START Entries provided
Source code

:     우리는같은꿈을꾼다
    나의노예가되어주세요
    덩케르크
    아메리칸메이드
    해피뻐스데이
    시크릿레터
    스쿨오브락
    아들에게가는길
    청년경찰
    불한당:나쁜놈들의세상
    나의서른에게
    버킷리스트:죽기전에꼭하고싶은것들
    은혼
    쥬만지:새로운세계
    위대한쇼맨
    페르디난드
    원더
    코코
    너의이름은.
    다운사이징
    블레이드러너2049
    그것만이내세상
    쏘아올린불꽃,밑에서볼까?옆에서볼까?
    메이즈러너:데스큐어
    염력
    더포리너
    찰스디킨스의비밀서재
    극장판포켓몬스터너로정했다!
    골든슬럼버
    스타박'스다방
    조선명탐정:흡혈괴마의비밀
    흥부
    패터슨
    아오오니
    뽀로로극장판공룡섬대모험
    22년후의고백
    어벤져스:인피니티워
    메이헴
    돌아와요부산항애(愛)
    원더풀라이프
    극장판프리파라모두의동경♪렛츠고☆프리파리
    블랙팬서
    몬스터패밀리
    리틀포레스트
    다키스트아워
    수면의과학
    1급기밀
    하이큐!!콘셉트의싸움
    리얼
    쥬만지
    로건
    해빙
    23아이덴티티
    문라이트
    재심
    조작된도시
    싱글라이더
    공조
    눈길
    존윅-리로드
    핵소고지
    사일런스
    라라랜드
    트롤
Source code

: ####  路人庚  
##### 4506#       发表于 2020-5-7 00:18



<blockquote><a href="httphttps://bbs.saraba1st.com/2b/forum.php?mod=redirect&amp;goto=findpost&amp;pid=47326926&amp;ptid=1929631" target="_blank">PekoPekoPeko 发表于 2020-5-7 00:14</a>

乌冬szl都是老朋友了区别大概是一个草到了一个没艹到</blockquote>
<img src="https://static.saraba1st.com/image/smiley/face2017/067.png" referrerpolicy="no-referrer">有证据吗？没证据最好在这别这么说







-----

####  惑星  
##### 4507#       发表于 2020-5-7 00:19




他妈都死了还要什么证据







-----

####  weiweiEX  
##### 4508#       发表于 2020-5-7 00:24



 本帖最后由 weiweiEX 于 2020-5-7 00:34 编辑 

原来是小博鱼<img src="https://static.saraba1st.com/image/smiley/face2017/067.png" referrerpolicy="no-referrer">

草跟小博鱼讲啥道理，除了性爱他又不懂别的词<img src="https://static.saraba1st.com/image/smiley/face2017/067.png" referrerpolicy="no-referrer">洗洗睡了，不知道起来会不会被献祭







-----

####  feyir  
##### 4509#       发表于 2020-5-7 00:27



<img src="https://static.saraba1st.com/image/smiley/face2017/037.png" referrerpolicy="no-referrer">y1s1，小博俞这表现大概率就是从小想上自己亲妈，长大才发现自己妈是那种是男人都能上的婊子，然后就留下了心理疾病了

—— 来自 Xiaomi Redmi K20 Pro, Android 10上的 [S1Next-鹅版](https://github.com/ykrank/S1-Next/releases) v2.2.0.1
END Entries provided
■ Your instructions
Each record above should be reproduced in full, exactly as it stands.

■ Result for this task
Source code

:     우리는같은꿈을꾼다
    나의노예가되어주세요
    덩케르크
    아메리칸메이드
    해피뻐스데이
    시크릿레터
    스쿨오브락
    아들에게가는길
    청년경찰
    불한당:나쁜놈들의세상
    나의서른에게
    버킷리스트:죽기전에꼭하고싶은것들
    은혼
    쥬만지:새로운세계
    위대한쇼맨
    페르디난드
    원더
    코코
    너의이름은.
    다운사이징
    블레이드러너2049
    그것만이내세상
    쏘아올린불꽃,밑에서볼까?옆에서볼까?
    메이즈러너:데스큐어
    염력
    더포리너
    찰스디킨스의비밀서재
    극장판포켓몬스터너로정했다!
    골든슬럼버
    스타박'스다방
    조선명탐정:흡혈괴마의비밀
    흥부
    패터슨
    아오오니
    뽀로로극장판공룡섬대모험
    22년후의고백
    어벤져스:인피니티워
    메이헴
    돌아와요부산항애(愛)
    원더풀라이프
    극장판프리파라모두의동경♪렛츠고☆프리파리
    블랙팬서
    몬스터패밀리
    리틀포레스트
    다키스트아워
    수면의과학
    1급기밀
    하이큐!!콘셉트의싸움
    리얼
    쥬만지
    로건
    해빙
    23아이덴티티
    문라이트
    재심
    조작된도시
    싱글라이더
    공조
    눈길
    존윅-리로드
    핵소고지
    사일런스
    라라랜드
    트롤
Source code

: ####  路人庚  
##### 4506#       发表于 2020-5-7 00:18



<blockquote><a href="httphttps://bbs.saraba1st.com/2b/forum.php?mod=redirect&amp;goto=findpost&amp;pid=47326926&amp;ptid=1929631" target="_blank">PekoPekoPeko 发表于 2020-5-7 00:14</a>

乌冬szl都是老朋友了区别大概是一个草到了一个没艹到</blockquote>
<img src="https://static.saraba1st.com/image/smiley/face2017/067.png" referrerpolicy="no-referrer">有证据吗？没证据最好在这别这么说







-----

####  惑星  
##### 4507#       发表于 2020-5-7 00:19




他妈都死了还要什么证据







-----

####  weiweiEX  
##### 4508#       发表于 2020-5-7 00:24



 本帖最后由 weiweiEX 于 2020-5-7 00:34 编辑 

原来是小博鱼<img src="https://static.saraba1st.com/image/smiley/face2017/067.png" referrerpolicy="no-referrer">

草跟小博鱼讲啥道理，除了性爱他又不懂别的词<img src="https://static.saraba1st.com/image/smiley/face2017/067.png" referrerpolicy="no-referrer">洗洗睡了，不知道起来会不会被献祭







-----

####  feyir  
##### 4509#       发表于 2020-5-7 00:27



<img src="https://static.saraba1st.com/image/smiley/face2017/037.png" referrerpolicy="no-referrer">y1s1，小博俞这表现大概率就是从小想上自己亲妈，长大才发现自己妈是那种是男人都能上的婊子，然后就留下了心理疾病了

—— 来自 Xiaomi Redmi K20 Pro, Android 10上的 [S1Next-鹅版](https://github.com/ykrank/S1-Next/releases) v2.2.0.1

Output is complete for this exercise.